気持ち良く飲んで、結構酔っ払った私は、良い気分で岡山のゲストハウスに戻った。

いつもは寝入りが悪い私だけれど、この日はすぐに眠りが訪れた。


そして翌朝、起きた時にはチェックアウト時刻になる直前だった。

慌てて荷物をまとめる。

そうしている間に、ゲストハウスオーナーが清掃にやって来た。



「あ、急がなくていいですよ。」


「それより、忘れ物しないようにしてくださいね。

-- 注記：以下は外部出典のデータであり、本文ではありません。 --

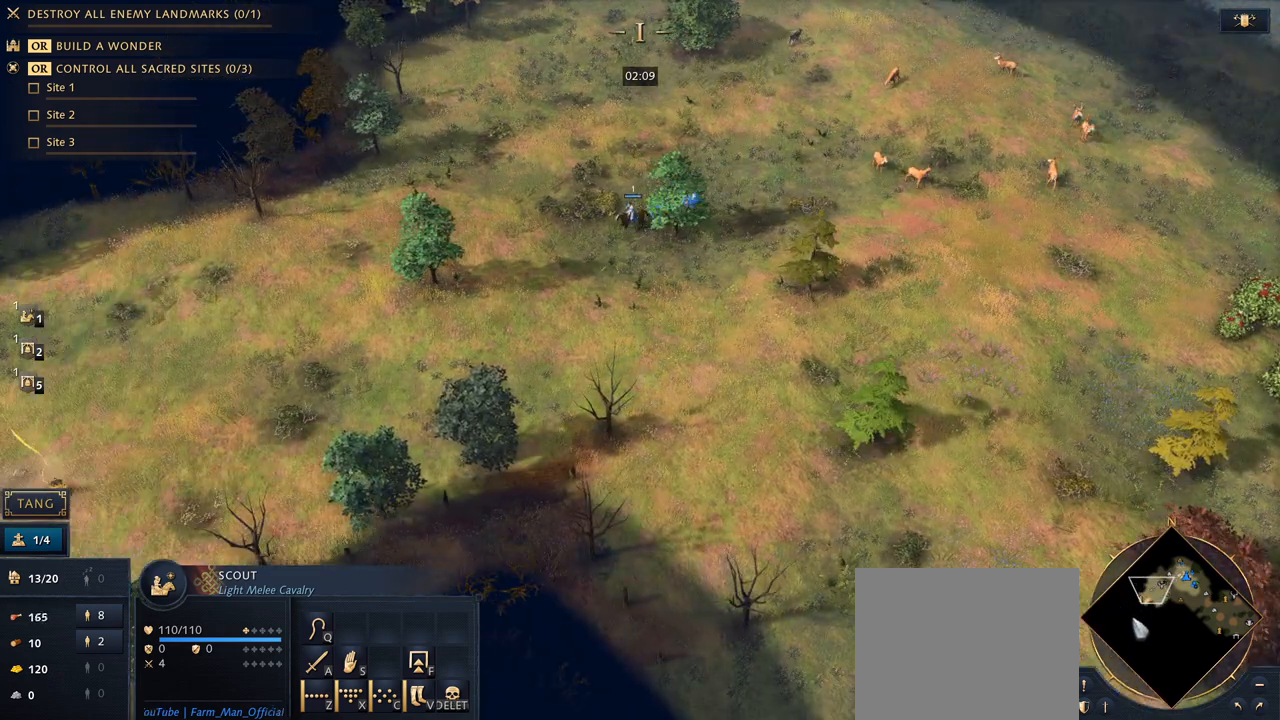
{"keys": [], "mouse": [], "events": [[67, "mouse_right", "down"], [133, "mouse_right", "up"], [200, "mouse_right", "down"], [300, "mouse_right", "up"], [433, "shift", "up"]]}
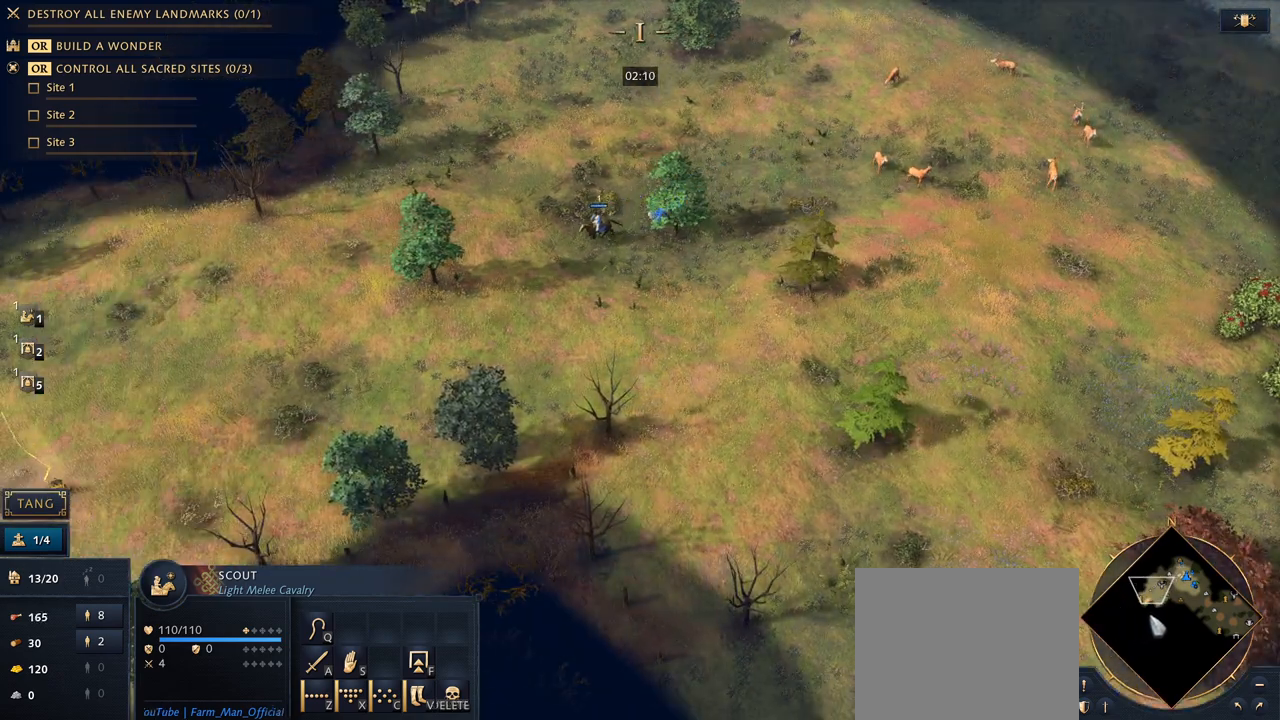
{"keys": [], "mouse": [], "events": []}
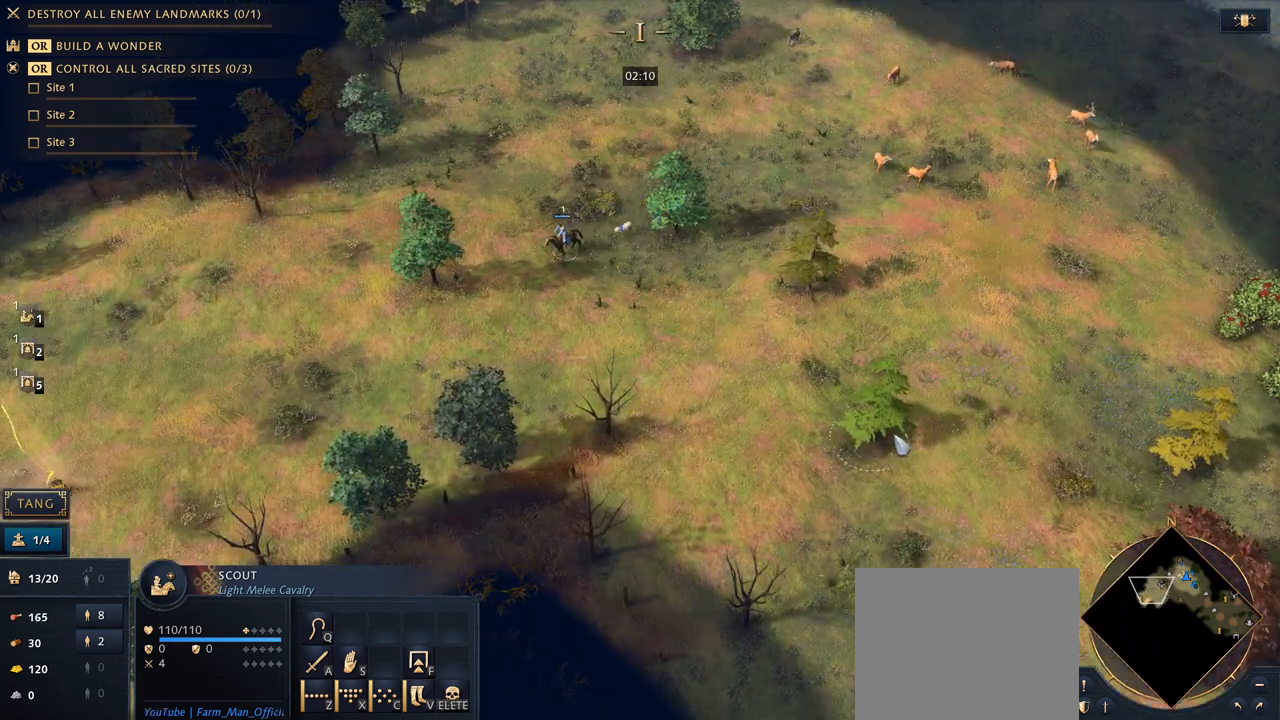
{"keys": [], "mouse": [], "events": [[233, "2", "down"], [300, "2", "up"]]}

」



優しい。


また来よう、と思った。

岡山の観光地ってイメージが無かったんだけど、オーナーの話では、結構色々あるみたいだ。

ホラースポットも...それはいいや、行かない。



岡山駅から電車に乗る。

向かう先は、愛知県名古屋市だ。


まず、相生駅で乗り換え。

続いて、姫路駅で乗り換え。

さらに、米原駅で乗り換え。

そして、大垣駅で乗り換え。


初日に下りでやったのを折り返す形だ。

移動時間は合計で5時間45分にもなったけれど、苦痛には感じなかった。

楽しい思い出のおかげかもしれない。



名古屋駅に到着した頃には、日が暮れていた。

さすがにお腹が空いていた。

先にホテルにチェックインして荷物を置き、外に出る。


‘名古屋めし’


美味しい物が多いと聞いている。

私に残された日数は、あと2日。

となると、今日、できるだけ多く食べたい。


ターゲットは、ひつまぶしと手羽先。

これを1つの店で両方食べられる、という情報を私は得ていた。


その店に入る。

元々少食な私は、ひつまぶしを「ミニで」と注文した。


美味しかった。

手羽先も。

私は元々チキンが大好きだ。


でも高かった。

これはしょうがない。


満腹になってホテルに戻る。

明日は本格的な観光をしよう。

そう思っていた。



お腹が...お腹が痛いンゴ...。



私は普段、1日1食だ。

それが、今回の旅行では、2~3食にしていた。

ところが今日に限っては、昨夜たくさん飲み食いしたせいか、朝からあまり食欲が無かった。

夕食まで何も食べていなかった。


それが悪かったのかもしれない...。


私はトイレとベッドを往復する事となった。

ところが、今回宿泊したホテル、部屋の中にトイレが無い。

シャワーも部屋の外で、しかも共用だ。


値段が安い所を選んだので、しょうがない...。

こんな事態は想定してなかったよ...。


トイレからベッドに戻った瞬間、刺すような痛みがお腹を襲い、中身を絞り出すような波動が来る。

健康なら大した事のないトイレまでの距離が、とても辛かった...。

そしてシャワーを浴びるタイミングも、見出せなかった...。